Run conda config --add channels conda-forge to add the “conda-forge” channel.
Run conda config --remove channels defaults to remove the “defaults” channel.

Creating and managing environments with `conda`

First, let’s cover what not to do! Most online documentation will tell you to create a new conda environment by running conda create -n ENVNAME, where “ENVNAME” is the name of the new environment. E.g., conda create -n conda_env. The problem with this is that all packages will be installed into a hidden directory inside your home directory (typically ~/.conda/envs) and you will quickly run out of space!

Instead, we need to tell conda to create the environment in a location that we choose. Proceed as follows:

Run conda create --prefix ENVNAME, where “ENVNAME” is the name of the new environment. E.g., conda create --prefix conda_env. This will create a directory called “ENVNAME” for the new environment.
Activate the environment by running conda activate /path/to/ENVNAME, where “path/to/ENVNAME” is the file system path to the environment location. E.g., conda activate ./conda_env.
To deactivate the environment and return to the “normal” command environment you had before, run conda deactivate.
To remove the environment, delete its directory: e.g., rm -I -r conda_venv. Alternatively, you can run the command conda remove --prefix /path/to/ENVNAME --all.

Installing and managing software in a conda environment

The conda command is also used to install and remove software from a conda environment.

Make sure the target conda environment is activated.
Run conda install PACKAGE to install software into a conda environment.
Run conda remove PACKAGE to uninstall software.

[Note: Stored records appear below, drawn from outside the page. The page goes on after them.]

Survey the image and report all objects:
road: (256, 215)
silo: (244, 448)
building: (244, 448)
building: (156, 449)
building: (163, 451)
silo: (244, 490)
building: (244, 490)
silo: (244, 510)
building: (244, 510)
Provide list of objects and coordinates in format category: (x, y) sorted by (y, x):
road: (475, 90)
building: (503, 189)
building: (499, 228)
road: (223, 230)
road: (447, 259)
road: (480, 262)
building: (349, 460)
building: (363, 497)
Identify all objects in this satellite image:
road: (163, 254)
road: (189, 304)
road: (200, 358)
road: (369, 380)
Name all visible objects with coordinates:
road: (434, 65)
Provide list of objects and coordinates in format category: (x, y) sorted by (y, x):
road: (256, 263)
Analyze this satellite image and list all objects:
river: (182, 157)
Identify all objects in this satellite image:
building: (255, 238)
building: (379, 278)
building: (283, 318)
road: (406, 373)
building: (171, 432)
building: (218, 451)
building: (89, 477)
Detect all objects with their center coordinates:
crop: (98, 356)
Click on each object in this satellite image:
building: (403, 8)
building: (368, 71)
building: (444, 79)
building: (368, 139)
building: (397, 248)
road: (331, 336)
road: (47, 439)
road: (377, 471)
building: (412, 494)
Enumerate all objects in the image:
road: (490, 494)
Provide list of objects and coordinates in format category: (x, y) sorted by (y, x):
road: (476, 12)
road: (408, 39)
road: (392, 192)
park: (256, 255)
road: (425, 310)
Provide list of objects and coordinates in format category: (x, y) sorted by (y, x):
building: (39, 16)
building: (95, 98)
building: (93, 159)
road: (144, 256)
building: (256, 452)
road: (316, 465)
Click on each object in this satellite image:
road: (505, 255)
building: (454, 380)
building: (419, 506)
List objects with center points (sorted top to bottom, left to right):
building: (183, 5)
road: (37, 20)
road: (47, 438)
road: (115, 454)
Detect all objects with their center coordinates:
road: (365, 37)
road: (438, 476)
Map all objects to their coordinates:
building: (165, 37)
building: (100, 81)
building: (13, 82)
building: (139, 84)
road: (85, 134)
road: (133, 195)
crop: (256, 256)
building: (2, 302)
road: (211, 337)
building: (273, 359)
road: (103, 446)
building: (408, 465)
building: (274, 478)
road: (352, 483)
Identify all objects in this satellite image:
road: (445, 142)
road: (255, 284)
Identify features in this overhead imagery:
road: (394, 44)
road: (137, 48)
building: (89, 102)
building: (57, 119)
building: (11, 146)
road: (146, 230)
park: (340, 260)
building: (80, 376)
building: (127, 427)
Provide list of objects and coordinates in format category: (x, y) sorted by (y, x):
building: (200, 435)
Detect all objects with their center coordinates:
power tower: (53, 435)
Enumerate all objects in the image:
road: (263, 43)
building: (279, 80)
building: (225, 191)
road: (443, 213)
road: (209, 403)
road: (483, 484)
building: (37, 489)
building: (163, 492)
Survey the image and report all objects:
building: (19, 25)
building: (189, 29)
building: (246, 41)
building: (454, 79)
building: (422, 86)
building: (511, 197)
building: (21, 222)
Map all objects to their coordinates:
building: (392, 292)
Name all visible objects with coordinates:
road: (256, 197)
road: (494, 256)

Note that a conda environment does not automatically include Python, so you will need to tell conda to install it!

Exercise 5: If you have not already done so, create a new conda environment called conda_env. Activate the environment and launch Python (python). The most recent version of Python available from the conda-forge channel is 3.12.6. What do you notice? Use conda to install the latest version of Python from conda-forge into your conda environment and verify that it works.

Conda provides an alternative way to manage Python packages. Although you can still use pip from within a conda environment, doing so can introduce a variety of complications, and the official recommendation is to use conda to manage Python packages within a conda environment whenever possible.

Exercise 6: Modify your conda environment so that you can run the Python script you created for Exercise 1.

Using `environment.yml` to automate package management

Just as we can use requirements.txt to specify the packages to include in a Python virtual environment, we can use a file typically called environment.yml to specify the packages to include in a conda environment.

To automatically generate the contents of environment.yml for an activated conda environment, run conda export --from-history. To save the output directly to a file, run conda export --from-history > environment.yml.

To create a new conda environment that matches the contents of an environment file, run conda env create --prefix ENVNAME --file environment.yml, where “ENVNAME” is the name of the new environment. E.g., conda env create --prefix conda_env --file environment.yml.

Exercise 7: Save the configuration of the conda environment you created for Exercise 6 and use it to create a new conda environment. Verify that you have the correct version of Python in the new environment and are able to run the Python script you created for Exercise 1.

Using conda environments with Jupyter notebooks

The process to make a conda environment available to Jupyter notebooks is nearly the same as for Python virtual environments.

Make sure the target conda virtual environment for the kernel is activated.
Install the ipykernel package: conda install ipykernel.
Create a “kernel specification” that will make the virtual environment available to Jupyter notebooks: python -m ipykernel install --user --name "KERNEL NAME".